Cosine Annealing
A learning rate schedule strategy that gently reduces the learning rate from a maximum value to near zero following a cosine curve.
Cosine annealing lowers the learning rate in a cosine curve – standard schedule for LLM training and vision models, gentler than step decay.
Explanation
Cosine annealing reduces LR more gently than step decay and enables late fine-tuning with very small rates. Warm restarts periodically reset the LR.
Marketing Relevance
Cosine annealing is the de facto standard for LLM pre-training and vision models. Almost all modern training recipes use it.
Common Pitfalls
Total steps must be known in advance. Warm restarts require tuning of cycle length.
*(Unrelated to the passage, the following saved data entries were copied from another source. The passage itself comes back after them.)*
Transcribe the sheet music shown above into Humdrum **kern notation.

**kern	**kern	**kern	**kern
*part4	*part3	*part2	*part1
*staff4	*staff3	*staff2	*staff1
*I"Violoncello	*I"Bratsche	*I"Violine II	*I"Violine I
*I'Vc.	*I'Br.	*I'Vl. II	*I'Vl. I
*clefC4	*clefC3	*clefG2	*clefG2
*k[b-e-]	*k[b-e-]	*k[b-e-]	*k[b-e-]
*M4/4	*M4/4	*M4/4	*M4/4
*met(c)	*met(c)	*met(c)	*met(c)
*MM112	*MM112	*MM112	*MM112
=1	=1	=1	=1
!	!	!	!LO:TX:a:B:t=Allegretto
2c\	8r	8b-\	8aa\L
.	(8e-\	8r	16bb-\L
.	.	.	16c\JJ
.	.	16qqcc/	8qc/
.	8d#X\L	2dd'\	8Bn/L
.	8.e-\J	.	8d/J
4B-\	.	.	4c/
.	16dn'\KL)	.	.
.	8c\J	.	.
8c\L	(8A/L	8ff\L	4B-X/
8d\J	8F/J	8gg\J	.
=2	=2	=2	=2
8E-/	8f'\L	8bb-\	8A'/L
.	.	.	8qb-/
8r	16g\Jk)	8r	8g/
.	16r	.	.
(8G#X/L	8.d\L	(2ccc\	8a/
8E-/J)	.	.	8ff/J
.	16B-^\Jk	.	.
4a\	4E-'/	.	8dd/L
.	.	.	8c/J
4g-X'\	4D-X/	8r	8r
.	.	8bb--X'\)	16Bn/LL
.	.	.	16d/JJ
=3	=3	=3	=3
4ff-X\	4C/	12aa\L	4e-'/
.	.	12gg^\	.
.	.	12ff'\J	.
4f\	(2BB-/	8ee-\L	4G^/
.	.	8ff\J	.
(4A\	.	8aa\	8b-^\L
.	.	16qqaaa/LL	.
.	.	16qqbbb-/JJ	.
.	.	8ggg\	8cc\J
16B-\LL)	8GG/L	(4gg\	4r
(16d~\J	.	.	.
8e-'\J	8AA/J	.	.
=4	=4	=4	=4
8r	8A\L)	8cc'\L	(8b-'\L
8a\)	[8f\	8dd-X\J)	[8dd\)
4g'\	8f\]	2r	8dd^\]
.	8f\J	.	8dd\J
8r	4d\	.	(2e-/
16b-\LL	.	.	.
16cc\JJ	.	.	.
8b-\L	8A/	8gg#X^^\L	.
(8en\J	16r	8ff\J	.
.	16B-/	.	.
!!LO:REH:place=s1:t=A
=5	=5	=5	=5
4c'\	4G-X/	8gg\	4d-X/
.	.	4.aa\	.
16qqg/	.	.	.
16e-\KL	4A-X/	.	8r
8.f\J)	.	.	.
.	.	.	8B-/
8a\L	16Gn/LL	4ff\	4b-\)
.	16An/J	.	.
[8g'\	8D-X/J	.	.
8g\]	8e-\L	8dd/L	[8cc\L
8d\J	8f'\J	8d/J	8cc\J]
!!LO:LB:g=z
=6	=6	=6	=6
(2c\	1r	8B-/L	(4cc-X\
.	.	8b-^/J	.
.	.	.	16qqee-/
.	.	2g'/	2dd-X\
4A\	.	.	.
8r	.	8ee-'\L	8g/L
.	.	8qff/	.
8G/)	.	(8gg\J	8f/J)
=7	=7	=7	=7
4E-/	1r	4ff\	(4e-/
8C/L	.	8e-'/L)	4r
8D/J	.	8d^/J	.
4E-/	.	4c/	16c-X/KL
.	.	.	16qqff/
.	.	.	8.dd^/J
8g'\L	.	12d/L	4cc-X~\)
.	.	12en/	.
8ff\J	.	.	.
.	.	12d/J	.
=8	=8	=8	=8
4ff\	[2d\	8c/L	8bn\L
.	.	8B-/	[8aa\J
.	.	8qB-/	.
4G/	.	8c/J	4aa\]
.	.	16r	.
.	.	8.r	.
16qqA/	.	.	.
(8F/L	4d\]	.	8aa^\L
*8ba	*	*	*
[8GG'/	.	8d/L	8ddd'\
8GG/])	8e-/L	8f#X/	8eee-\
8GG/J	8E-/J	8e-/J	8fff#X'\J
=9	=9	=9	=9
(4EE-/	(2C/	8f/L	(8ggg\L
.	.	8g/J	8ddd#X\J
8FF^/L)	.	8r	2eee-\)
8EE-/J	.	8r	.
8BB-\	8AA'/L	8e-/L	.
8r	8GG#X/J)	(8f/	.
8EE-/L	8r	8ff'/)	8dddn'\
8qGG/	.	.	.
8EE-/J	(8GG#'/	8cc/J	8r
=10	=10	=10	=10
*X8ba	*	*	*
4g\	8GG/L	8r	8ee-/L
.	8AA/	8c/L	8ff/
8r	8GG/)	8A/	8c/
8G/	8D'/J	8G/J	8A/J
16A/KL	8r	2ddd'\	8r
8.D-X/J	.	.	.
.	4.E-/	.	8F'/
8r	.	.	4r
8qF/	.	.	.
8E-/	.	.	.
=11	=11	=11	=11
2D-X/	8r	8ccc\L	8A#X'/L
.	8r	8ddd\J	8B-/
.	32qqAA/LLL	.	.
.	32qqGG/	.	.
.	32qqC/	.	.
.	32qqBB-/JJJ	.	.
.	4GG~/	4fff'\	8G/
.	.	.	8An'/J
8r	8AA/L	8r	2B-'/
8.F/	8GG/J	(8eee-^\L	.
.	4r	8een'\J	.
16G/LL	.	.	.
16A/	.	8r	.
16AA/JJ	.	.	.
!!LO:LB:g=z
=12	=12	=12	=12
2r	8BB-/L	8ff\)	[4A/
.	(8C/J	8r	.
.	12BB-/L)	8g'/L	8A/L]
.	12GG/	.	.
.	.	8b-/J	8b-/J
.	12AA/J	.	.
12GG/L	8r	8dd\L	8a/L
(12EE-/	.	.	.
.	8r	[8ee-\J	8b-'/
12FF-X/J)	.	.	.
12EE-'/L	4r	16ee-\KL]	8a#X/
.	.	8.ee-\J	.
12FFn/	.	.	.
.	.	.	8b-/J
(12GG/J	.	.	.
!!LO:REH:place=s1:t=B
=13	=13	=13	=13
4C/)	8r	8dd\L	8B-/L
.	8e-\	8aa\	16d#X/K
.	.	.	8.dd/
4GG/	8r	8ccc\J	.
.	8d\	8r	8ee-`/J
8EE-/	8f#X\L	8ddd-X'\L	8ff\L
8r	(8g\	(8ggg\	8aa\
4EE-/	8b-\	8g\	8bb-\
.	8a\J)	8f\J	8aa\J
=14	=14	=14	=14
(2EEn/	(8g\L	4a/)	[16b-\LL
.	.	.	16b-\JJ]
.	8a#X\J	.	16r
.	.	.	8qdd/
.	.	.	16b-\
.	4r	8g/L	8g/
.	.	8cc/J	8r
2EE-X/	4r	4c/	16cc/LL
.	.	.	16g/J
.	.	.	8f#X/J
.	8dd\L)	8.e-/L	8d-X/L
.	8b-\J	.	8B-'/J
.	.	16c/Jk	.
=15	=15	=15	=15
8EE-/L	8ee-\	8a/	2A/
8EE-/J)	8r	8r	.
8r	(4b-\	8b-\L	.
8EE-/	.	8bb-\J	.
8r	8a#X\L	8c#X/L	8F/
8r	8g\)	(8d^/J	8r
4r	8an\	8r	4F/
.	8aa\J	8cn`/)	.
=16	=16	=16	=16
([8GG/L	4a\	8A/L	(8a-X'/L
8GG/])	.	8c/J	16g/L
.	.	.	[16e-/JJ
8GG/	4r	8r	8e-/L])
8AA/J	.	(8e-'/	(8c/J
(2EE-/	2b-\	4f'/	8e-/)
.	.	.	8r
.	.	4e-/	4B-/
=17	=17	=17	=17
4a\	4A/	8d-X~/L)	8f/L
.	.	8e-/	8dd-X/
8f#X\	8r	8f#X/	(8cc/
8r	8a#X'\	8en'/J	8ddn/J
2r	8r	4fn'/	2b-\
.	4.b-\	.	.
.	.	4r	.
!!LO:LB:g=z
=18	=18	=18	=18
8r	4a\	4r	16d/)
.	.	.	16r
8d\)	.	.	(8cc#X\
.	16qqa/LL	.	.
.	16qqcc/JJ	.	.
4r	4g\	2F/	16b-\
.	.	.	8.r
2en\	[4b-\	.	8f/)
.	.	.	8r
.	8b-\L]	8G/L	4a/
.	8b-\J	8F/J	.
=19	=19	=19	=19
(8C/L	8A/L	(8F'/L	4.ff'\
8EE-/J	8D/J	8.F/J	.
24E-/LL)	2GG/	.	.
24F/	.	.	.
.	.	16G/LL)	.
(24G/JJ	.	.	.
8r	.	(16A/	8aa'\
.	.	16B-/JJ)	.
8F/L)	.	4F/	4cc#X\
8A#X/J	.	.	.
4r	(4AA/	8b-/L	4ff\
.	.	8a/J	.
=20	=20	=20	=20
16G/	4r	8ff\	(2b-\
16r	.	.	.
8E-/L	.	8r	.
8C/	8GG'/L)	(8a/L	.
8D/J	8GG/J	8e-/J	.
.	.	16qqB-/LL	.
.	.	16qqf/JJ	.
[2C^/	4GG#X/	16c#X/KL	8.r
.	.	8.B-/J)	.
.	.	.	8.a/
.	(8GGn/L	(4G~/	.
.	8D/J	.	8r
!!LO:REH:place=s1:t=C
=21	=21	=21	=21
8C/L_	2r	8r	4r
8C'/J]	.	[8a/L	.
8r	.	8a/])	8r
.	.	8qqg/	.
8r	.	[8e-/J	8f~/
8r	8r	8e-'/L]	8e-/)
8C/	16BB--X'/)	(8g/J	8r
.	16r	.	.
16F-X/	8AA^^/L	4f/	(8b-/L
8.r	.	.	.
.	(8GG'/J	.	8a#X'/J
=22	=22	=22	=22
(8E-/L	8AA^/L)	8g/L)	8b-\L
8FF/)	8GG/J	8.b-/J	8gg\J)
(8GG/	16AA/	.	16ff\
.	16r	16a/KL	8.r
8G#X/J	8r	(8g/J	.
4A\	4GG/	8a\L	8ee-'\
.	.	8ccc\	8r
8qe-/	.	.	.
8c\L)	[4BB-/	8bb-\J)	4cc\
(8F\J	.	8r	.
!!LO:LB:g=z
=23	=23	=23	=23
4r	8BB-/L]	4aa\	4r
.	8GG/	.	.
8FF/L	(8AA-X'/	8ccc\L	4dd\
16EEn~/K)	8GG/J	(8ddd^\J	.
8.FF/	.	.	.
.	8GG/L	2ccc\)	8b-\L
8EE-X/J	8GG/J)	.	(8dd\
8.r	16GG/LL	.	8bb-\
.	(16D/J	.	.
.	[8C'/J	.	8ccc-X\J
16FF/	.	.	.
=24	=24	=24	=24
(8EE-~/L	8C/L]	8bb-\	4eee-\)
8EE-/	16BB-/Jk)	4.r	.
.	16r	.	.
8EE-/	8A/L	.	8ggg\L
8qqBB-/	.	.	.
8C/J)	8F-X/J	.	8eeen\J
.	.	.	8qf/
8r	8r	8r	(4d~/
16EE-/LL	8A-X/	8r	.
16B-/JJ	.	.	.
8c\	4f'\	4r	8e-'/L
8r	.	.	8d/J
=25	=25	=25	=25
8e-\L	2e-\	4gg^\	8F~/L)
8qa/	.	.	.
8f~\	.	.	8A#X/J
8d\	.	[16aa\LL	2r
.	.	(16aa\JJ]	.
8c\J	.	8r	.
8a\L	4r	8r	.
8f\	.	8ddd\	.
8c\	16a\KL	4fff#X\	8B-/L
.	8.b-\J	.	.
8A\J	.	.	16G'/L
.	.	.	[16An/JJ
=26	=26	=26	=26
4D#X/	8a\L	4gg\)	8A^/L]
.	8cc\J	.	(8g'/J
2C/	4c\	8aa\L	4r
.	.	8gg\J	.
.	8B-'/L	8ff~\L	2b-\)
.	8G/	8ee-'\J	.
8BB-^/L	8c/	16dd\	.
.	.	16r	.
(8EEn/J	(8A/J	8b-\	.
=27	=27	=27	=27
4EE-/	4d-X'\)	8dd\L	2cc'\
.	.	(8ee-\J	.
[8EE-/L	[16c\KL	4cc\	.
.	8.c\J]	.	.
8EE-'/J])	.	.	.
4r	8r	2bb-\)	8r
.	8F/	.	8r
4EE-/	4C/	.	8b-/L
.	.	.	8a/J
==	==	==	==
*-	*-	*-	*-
Not always better than linear decay.
Origin & History
Loshchilov & Hutter (2017) introduced SGDR (SGD with Warm Restarts), combining cosine annealing with periodic restarts. The Chinchilla paper (2022) used cosine decay for optimal LLM training. Standard since then.
Comparisons & Differences
Cosine Annealing vs. Step Decay
Step decay reduces LR abruptly at fixed intervals; cosine annealing lowers it smoothly and continuously.
Cosine Annealing vs. Linear Decay
Linear decay lowers LR uniformly; cosine annealing decreases slower initially, then faster – maintains a higher LR longer.